As with so many Greek islands, over time Turks and Italians came and went, putting their own stamp on its architecture, leaving cobbled streets with gothic towers standing beside mosques and public baths.
It’s not so much a sense of time standing still you get here, as much as time darting all over the place at once. It’s what makes it such as worthy member of the Unesco World Heritage Site club.
If it’s heaving clubs and nightlife you’re after, head for Faliraki on the northeastern tip of the island, where cheap and cheerful is the order of the day.
For a quieter option, head for picturesque Lindos, a whitewashed, cobblestoned, low-rise resort town mid way down the island’s west coast, with a good variety of restaurants and three bays offering clear water and safe bathing.

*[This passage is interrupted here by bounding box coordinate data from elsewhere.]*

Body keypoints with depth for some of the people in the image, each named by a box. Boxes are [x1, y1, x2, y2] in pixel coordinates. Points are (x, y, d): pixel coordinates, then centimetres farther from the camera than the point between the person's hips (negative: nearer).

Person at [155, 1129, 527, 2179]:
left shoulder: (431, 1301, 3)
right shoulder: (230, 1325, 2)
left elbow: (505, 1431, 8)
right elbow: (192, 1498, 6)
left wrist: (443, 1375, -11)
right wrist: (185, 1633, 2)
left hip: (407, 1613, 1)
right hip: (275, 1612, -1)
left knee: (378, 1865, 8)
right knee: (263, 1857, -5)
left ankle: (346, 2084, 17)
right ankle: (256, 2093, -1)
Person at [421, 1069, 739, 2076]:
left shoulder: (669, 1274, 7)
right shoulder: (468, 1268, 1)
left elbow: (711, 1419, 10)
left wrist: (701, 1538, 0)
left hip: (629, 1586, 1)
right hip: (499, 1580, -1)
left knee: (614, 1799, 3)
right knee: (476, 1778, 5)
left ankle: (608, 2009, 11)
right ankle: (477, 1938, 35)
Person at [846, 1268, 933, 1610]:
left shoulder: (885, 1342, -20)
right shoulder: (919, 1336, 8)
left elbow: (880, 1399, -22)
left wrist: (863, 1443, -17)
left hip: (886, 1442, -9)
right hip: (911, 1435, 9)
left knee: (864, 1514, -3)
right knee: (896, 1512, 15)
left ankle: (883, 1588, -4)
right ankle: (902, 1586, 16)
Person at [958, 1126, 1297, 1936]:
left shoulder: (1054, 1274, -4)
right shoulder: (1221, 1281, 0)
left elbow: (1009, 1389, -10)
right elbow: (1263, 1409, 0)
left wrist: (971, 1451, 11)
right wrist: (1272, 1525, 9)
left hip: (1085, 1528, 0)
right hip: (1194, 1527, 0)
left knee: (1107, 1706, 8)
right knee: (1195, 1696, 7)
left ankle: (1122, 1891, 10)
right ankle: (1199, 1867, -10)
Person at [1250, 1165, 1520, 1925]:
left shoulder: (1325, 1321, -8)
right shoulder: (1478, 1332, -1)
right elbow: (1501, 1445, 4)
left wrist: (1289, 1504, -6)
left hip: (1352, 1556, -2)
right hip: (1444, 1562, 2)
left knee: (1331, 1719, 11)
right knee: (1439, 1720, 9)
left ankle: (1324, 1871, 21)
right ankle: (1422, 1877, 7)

As well as restrictions on unsightly development, it benefits from regulations regarding traffic and noise pollution too.
Antiquities: There’s no sign of any Colossus but you will find the Acropolis of Rhodes on Monte Smith Hill, 3km outside the city centre, on a serene site which includes a Temple of Apollo, a classical stadium and an ancient amphitheatre.
Villas: Sandpiper is a two-bedroom seaside villa in a quiet location on St Nicholas Bay, halfway between Lindos and Pefkos. Sleeping four, it has a garden, terrace with barbecue and a swimming pool and is priced from €1,100 a week in July.